Quoted passage:
The OCTANE Digital Video VGI1 memory nodes are capable of full video-rate capture and playback to the Video Library buffers. This chapter explains how to optimize capture or playback to system memory or disk.
Data transfer between the VL and an application takes place through a DMbuffer or VL buffer. When the OCTANE Digital Video option transfers data from the application to the Video Library, the application retrieves an empty buffer using vlGetNextFree(). After placing data in the buffer, the application marks it as valid using the vlDMGetValid() or vlPutValid() routine. When the video device is finished reading from the buffer, it marks the buffer as free. For more details on the role of buffers in data transfer, see “Transferring Video Data to and From Devices” in Chapter 2.
int vlBufferAdvise(VLBuffer buffer, int advice)
specifies the ring buffer to be advised
specifies the type of advisory being made:
Marking the buffer non-cacheable indicates that the CPU cache does not have to be flushed or invalidated when data is read or written to system memory via DMA. However, any access to the buffer through the CPU must then bypass the cache and must always go to system memory. This arrangement can severely degrade the performance of an application that directly manipulates the video data.
Consequently, marking a buffer cacheable or noncacheable is application-dependent. In general:
If the application manipulates the data, even if it is only to copy the data into or out of another region of system memory, the buffer should be set cacheable. This setting is the default for a VL buffer.
If the application does not manipulate data, and all transfer is done strictly through DMA, then performance is optimized by setting the buffer to noncacheable. This is the case, for example, when video is read into a buffer and then written directly to disk with raw or direct I/O.
|Note: If raw or direct I/O is not used, the data is first copied into the filesystem cache. In that case, the buffer should be kept cacheable.|
The performance of the memcpy() and bcopy() routines is greatly affected by the alignment of the source and destination buffers. For copy operations between buffers with the same alignment, throughput is approximately 400% greater than between buffers with mismatched alignments. For memcpy() and bcopy(), the source and target buffers can be considered aligned if the following condition is met:
(src % 4) == (dest % 4)

Work instructions:
a - In the OCTANE Digital Video buffer text, which cacheability setting is the default for a VL buffer?
b - Decide whether each statement agrees with the OCTANE Digital Video buffer text. Answer yes or no for each, and quote the deciding words.
(i) After placing data in a buffer, the application marks it as valid with vlGetNextFree().
(ii) Copying between buffers with the same alignment gives about 400% greater throughput than copying between buffers with mismatched alignments.
(iii) When raw or direct I/O is not used, the buffer should be set noncacheable.
c - Write the next part of the OCTANE Digital Video buffer text, starting after its final line.

Data provided:
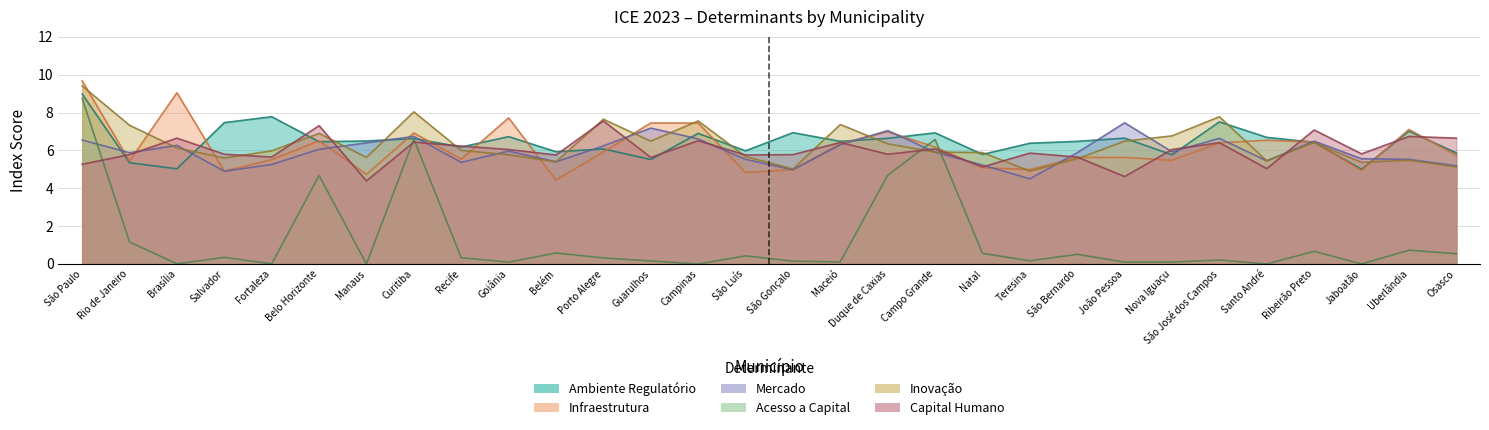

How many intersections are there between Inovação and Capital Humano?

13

Numbered responses:
a - Cacheable is the default setting for a VL buffer.

b -
(i) No: "After placing data in the buffer, the application marks it as valid using the vlDMGetValid() or vlPutValid() routine."
(ii) Yes: "throughput is approximately 400% greater than between buffers with mismatched alignments"
(iii) No: "In that case, the buffer should be kept cacheable."

c -
In other words, the source and destination buffer addresses are equally distant from a word boundary.
Because the VL buffers used with the OCTANE Digital Video device are page-aligned, performance is maximized if the application's buffers are word-aligned. Note that the memory allocation routines such as malloc() return double-word (64-bit aligned) buffers. DMbuffers are guaranteed to be double-word aligned. All buffers received from the VL are guaranteed to be page-aligned, but not all DMbuffers are guaranteed to be page-aligned.
Capture or playback from a disk subsystem can be greatly improved by using direct I/O. Direct I/O bypasses the filesystem's buffer cache, eliminating a data copy and other overhead. The buffer can also be marked noncacheable, yielding further performance gains.
Because the filesystem cache is bypassed, device buffer alignment and block size restrictions fall onto the application. These restrictions can be obtained using
fcntl(int fd, F_DIOINFO, struct dioattr *dioattr)
The device can, for example, require that the buffer be page-aligned. Disk devices usually require that the buffer's size be a multiple of 512 bytes (the disk sector size), or a multiple of the stripe size.
In addition, device performance can be improved with certain alignments or sizes. For example, a device operating on a non-page-aligned VL buffer can internally break the request into a nonaligned part and an aligned part, yielding the overhead of two requests instead of one. In striped disk subsystems, performance is usually improved by reading or writing entire stripes at a time.
VL buffer elements used with the OCTANE Digital Video device are always page-aligned, which satisfies the alignment constraints of most devices. DMbuffer alignment, on the other hand, is a union of all requested alignments; see “Using Buffers” in Chapter 2.
The VL_MGV_BUFFER_QUANTUM control is provided so that an application can specify the block size that should be applied to a video unit. (The video unit is a field or frame, depending on the capture type.) For example, setting this control to 512 rounds the frame or field size, as reported by vlGetTransferSize(), up to a multiple of 512. This control should be set to a multiple of the block size returned by fcntl(fd, F_DIOINFO, ...), or to the optimal block size for the device.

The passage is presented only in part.